In addition to picture framing, The Great Frame Up on Lake Street has now started doing art exhibits. "Recent Works by Dawn Ferencak" is the first show, scheduled to run until July 15.
Ferencak is particularly drawn to the nude female form. Though this show doesn't include any of the sculptural work she's done in the past, it does reflect her continued interest in sculpture. This is particularly pronounced in her charcoal drawings. The exaggerated shadowing, dark, heavy outlines and exaggerated curves make the figures feel very heavy, even statuesque.
Nevertheless, what's particularly striking is the strong sense of motion, apparent even in the two drawings in which the nude female figures are lying on a bed. It comes out in the odd twists of the body, and the smudging that seems to represent active life forces.

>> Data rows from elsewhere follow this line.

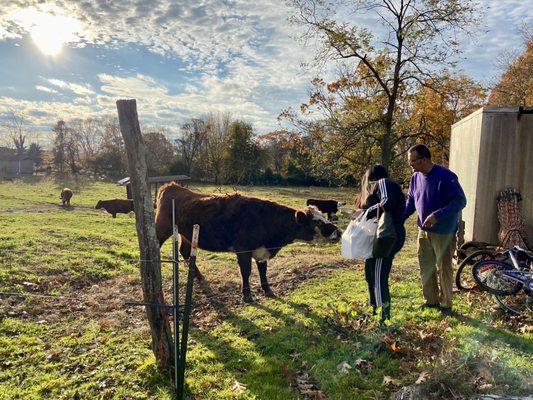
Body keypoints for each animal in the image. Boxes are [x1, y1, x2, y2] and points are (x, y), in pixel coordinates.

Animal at [154, 183, 340, 302]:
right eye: (317, 222)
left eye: (323, 217)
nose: (338, 232)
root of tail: (172, 186)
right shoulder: (243, 250)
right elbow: (246, 271)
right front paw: (247, 295)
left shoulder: (262, 251)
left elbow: (263, 271)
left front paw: (268, 290)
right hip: (162, 228)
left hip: (188, 234)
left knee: (184, 251)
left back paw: (198, 276)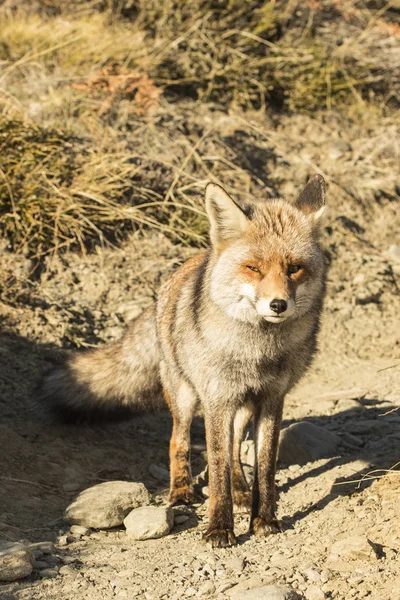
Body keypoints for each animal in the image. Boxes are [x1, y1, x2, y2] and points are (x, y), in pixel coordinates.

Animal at [39, 175, 328, 548]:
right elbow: (216, 468)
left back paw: (241, 492)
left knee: (235, 449)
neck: (259, 353)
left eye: (294, 268)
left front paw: (264, 520)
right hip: (186, 396)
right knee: (179, 441)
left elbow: (264, 467)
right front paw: (219, 528)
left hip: (240, 406)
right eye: (253, 268)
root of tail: (186, 267)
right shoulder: (217, 399)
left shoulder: (271, 398)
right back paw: (180, 492)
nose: (278, 305)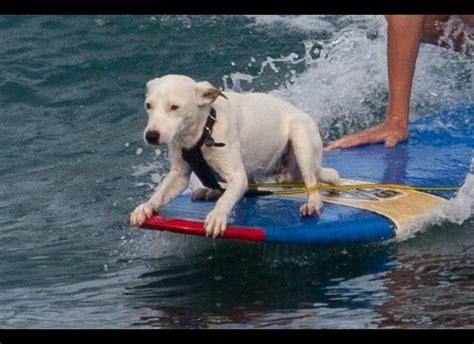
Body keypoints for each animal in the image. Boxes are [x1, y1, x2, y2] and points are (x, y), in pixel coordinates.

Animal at [128, 74, 338, 236]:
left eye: (174, 107)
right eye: (148, 105)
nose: (151, 135)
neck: (204, 131)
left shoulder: (238, 176)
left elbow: (226, 199)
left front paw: (217, 216)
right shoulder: (179, 174)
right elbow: (161, 193)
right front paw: (146, 206)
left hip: (300, 137)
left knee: (313, 181)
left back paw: (313, 203)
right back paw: (210, 191)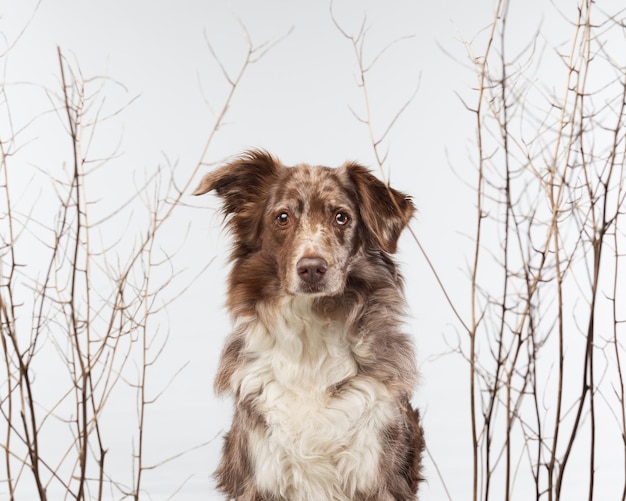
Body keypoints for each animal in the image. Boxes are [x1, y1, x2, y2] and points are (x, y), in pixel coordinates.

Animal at [193, 150, 422, 498]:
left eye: (341, 217)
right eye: (282, 217)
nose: (312, 268)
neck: (311, 332)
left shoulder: (376, 474)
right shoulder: (261, 475)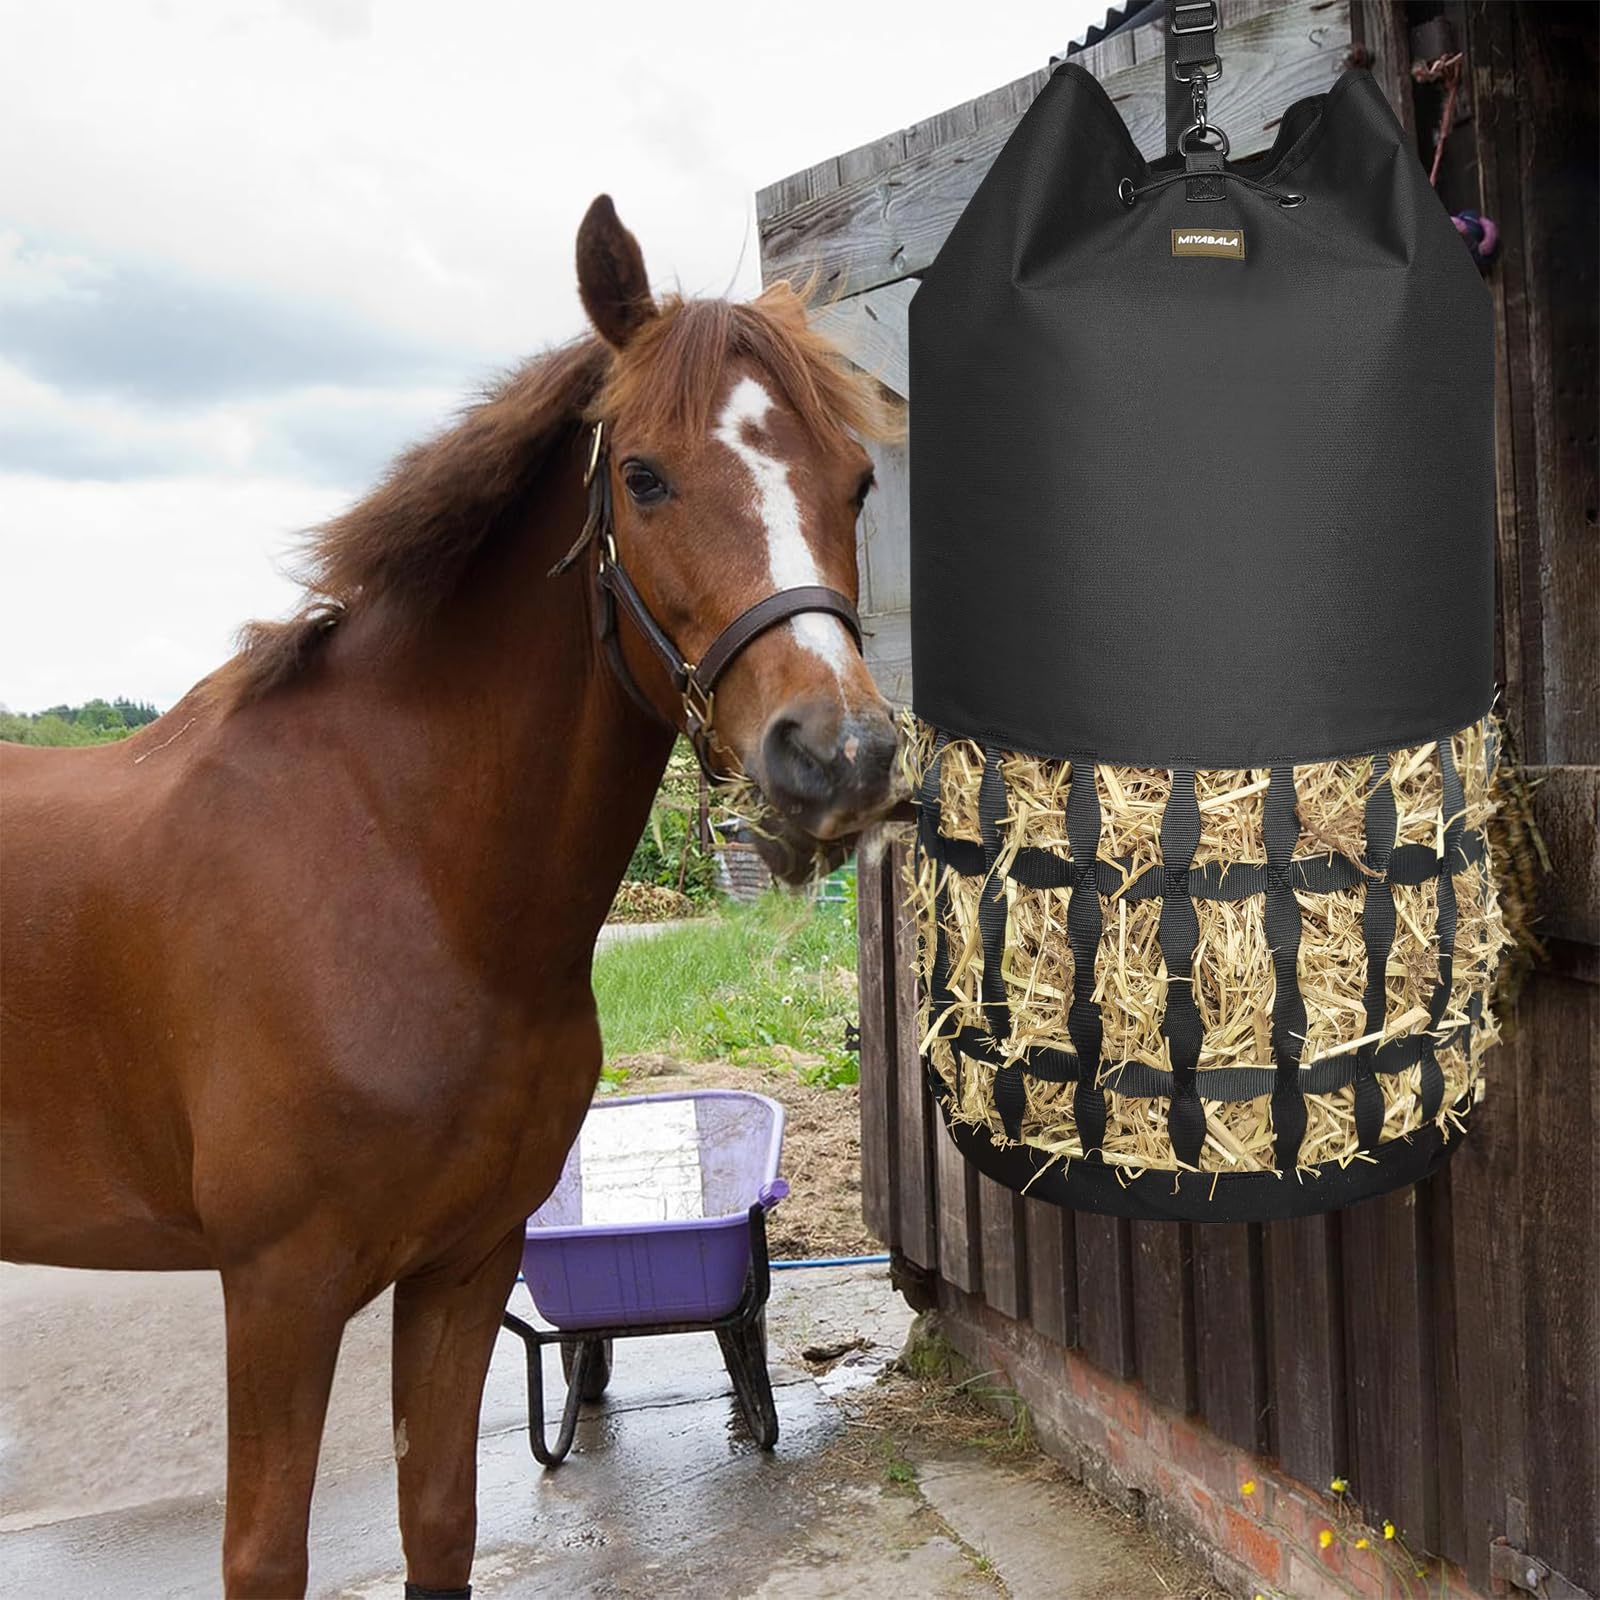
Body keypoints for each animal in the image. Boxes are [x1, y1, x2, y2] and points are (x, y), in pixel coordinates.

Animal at [0, 194, 903, 1598]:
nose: (839, 756)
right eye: (644, 476)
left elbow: (439, 1518)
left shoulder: (466, 1266)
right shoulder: (280, 1286)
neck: (403, 871)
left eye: (854, 480)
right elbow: (264, 1552)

In the piece where the woman is shown in dance, the sense of fast motion and twirling is dizzying. The motion lines follow the curves of the body so perfectly that they almost seem to be an extension of her physicality.
While a strong sense of sexuality is apparent in the size of the hips and breasts, the picture seems to rise above the merely carnal and into spiritual realms. The contrast between the highly sculptural form and the strong sense of motion brings to mind the biblical account of the Garden of Eden. Humans were but mud and clay, until God breathed life into our bodies. It's as if Ferencak is giving us Eve at that very moment she rose up out of the clay to discover she was alive. The sexuality of the drawing is subsumed or transformed into an unselfconscious joy in being alive and in motion.
This interest in the nude female form is reflected in Ferencak's smaller prints as well. In some of the prints, it's fairly easy to pick out the limbs and the breasts. But the more interesting prints are the ones that look at first glance like random lines set on a page. A skeptic might even be tempted to question their legitimacy as art. But on closer inspection, one sees a variety of versions of the female body embedded in these lines, like an inkblot test. Taken individually, perhaps they wouldn't be as interesting. But the experience of thumbing through these 20 or 30 different versions is fascinating, and gives a whole new sense of the infinite potential of line to merge with form.
"Recent Works by Dawn Ferencak" is on exhibit at The Great Frame Up, 705 Lake St., until July 15. Gallery hours are Monday, Wednesday, Friday and Saturday from 10 a.m. to 6 p.m.; Tuesday and Thursday from 10 a.m. to 8 p.m., and Sunday from noon to 4 p.m.